**BRIEF A**
Say whether each statement agrees with the excerpt on the repair, business and farming claims, answering yes or no and quoting the deciding words from the excerpt: (i) The deceased began growing tobacco in 2003 at the family farm in Chivhu. (ii) The matrimonial property is rented out for US$400-00. (iii) The deceased reared 300 chicks at his Harare home.

Repair to gate, intercom and wall
The repairs were done in 2006 by a
sole contractor. She did not keep the invoices of the cost of repairs. She
failed to lead his evidence because she could not locate him. She bought a new
gate. She sourced for quotations from suppliers and fitters who are in the
business of manufacturing gates, selling intercoms and repairing walls similar
to her own. She produced these quotations as exh 4. Raymond Alarms and Gates quoted an amount of
US$2 505-00 on 14 June 2010; Aderan Enterprises (Pvt) Ltd quoted an amount of US$2
280-00 on 15 June 2010 while Fencerite Services (Pvt) Ltd provided her a
quotation of US$2 970-00 on 16 June 2010.
Construction business
She stated that her late husband was
a builder by profession. He would buy undeveloped stands and build and then
dispose of the developed property. She produced three agreements of sale of the
properties that he developed and sold as exh 5. These were the property in Ruwa
that was sold for a cash sum of ZW$66 000-00 on 17 November 2000; the property
in Katanga in Norton that was sold for the cash sum of ZW$700 000-00 in March
2001 and the property in Good Hope, Marlborough, Harare that was sold for ZW$4
200 000-00, revalued, on 24 August 2006. She estimated, with great difficulty,
the profit margin from the construction business at 25 per centum.
Farming
He was a commercial farmer. He
commenced to grow tobacco in 2003 at the family farm in Chivhu. He grew tobacco
on 3 hectares, had three permanent workers but would hire seasonal labour on a
needs basis. She produced the fourteen paged Zimbabwe Industry Tobacco Auction
Centre (Zitac) sales statements of the tobacco deliveries made by the deceased
as exh 6. The long and shot of exh 6 was that in the 2005 selling season the
deceased delivered a total of 23 bales weighing 1 430 kgs sold at average of
US$0.7152 per kg. It also shows that in the 2006 selling season the deceased
sold a total of 10 bales with a mass of 543 kgs at an average of US$0.98 per
kg. The farm was, however, repossessed by her mother-in-law after her husband's
death
He was also a poultry farmer. He would
order 500 chicks every month. He reared 300 chicks at the farm and 200 at his Harare home. He would sell
the grown broilers after 7 weeks to outlets in Harare. He sold an average of 400 birds a
month. She produced three purchase orders from three customers who purchased
the broilers from the deceased as exh 7. These were a Farm and City cash
receipt dated 1 June 2006 for the purchase of 300 broilers; a purchase order by
Metro Café dated 24 July 2006 for 91 kilograms of chicken and another purchase
order from Four Girls Enterprises of 1 August 2006 for 28 birds.
After her husband's death she
carried on with the poultry project, but at a reduced rate. She rears both
layers and broilers. She multitasks as a cross border trader and conducts extra
lessons and organizes round tables with other women to augment her salary. She
moved out of the matrimonial house in January 2010 and rented a smaller one in
order to benefit from the rental differentials between the two properties. She
rents out the matrimonial property for US$1 000-00 and rents a much smaller
property for US$400-00.

**SUPPLIED MATERIAL**
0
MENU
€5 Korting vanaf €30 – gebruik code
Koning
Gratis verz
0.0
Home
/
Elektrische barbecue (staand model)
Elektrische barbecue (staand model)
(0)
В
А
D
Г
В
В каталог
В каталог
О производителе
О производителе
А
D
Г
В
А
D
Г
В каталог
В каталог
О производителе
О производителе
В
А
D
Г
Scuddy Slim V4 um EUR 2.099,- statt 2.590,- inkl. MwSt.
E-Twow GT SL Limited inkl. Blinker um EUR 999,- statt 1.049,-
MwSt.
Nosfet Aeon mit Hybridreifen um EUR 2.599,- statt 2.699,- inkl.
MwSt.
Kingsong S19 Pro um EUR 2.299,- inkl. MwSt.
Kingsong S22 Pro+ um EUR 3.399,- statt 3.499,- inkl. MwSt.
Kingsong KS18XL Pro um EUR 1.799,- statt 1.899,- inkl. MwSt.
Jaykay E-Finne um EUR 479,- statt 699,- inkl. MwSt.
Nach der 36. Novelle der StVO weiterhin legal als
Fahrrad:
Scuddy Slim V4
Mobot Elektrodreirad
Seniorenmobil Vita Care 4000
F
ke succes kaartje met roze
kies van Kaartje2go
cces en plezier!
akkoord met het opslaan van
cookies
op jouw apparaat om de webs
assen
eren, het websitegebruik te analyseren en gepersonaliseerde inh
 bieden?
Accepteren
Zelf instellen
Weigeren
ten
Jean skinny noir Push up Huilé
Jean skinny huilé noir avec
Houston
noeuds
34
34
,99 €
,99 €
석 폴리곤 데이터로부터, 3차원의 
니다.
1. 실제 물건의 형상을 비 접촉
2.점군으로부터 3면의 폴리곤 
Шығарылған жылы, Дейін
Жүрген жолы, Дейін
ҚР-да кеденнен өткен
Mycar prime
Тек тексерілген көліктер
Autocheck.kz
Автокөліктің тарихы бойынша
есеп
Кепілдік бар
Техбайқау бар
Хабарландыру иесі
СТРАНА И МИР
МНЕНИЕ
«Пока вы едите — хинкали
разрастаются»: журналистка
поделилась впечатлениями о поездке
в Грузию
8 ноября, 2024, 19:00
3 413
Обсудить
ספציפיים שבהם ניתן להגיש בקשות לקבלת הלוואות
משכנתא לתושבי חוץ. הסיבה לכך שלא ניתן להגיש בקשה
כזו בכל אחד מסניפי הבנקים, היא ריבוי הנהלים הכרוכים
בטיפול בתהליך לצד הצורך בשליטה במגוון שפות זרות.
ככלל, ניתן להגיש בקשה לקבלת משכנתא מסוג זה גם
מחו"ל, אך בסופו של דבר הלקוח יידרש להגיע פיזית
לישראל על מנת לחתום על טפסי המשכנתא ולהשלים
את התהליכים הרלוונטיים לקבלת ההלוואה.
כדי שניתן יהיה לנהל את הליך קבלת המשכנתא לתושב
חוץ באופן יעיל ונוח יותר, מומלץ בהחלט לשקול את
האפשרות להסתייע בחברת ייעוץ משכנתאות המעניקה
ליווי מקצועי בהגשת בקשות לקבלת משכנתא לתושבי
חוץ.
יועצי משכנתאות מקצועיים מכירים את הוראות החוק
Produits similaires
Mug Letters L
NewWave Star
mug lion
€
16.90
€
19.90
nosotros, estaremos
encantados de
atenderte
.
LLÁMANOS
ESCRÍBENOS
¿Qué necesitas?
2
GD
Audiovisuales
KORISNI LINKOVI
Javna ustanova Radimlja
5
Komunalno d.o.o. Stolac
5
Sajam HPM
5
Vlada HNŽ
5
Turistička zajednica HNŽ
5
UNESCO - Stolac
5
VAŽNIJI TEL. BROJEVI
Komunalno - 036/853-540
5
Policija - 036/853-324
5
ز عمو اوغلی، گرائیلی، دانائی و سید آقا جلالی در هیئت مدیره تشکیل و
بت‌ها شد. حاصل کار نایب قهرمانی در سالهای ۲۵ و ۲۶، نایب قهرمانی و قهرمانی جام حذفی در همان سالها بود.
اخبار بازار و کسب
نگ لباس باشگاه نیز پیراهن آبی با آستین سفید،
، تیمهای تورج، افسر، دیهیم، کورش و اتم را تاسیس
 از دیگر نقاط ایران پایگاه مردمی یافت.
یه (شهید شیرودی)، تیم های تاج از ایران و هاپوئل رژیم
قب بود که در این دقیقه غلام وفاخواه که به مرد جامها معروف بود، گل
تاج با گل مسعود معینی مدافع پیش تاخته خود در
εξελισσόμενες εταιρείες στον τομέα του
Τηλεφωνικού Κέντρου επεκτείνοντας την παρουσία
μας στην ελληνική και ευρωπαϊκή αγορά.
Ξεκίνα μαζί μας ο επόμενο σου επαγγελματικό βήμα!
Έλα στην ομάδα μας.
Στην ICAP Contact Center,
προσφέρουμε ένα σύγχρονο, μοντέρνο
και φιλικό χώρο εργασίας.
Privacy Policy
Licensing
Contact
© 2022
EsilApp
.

**BRIEF B**
Rewrite the records from their first line through the line containing "Kingsong S19 Pro um EUR 2.299,- inkl. MwSt.", changing "MwSt." to "USt." and keeping everything else the same.

**WRITTEN RESPONSE A**
(i) Yes: "He commenced to grow tobacco in 2003 at the family farm in Chivhu."
(ii) No: "She rents out the matrimonial property for US$1 000-00 and rents a much smaller property for US$400-00."
(iii) No: "He reared 300 chicks at the farm and 200 at his Harare home."

**WRITTEN RESPONSE B**
0
MENU
€5 Korting vanaf €30 – gebruik code
Koning
Gratis verz
0.0
Home
/
Elektrische barbecue (staand model)
Elektrische barbecue (staand model)
(0)
В
А
D
Г
В
В каталог
В каталог
О производителе
О производителе
А
D
Г
В
А
D
Г
В каталог
В каталог
О производителе
О производителе
В
А
D
Г
Scuddy Slim V4 um EUR 2.099,- statt 2.590,- inkl. USt.
E-Twow GT SL Limited inkl. Blinker um EUR 999,- statt 1.049,-
USt.
Nosfet Aeon mit Hybridreifen um EUR 2.599,- statt 2.699,- inkl.
USt.
Kingsong S19 Pro um EUR 2.299,- inkl. USt.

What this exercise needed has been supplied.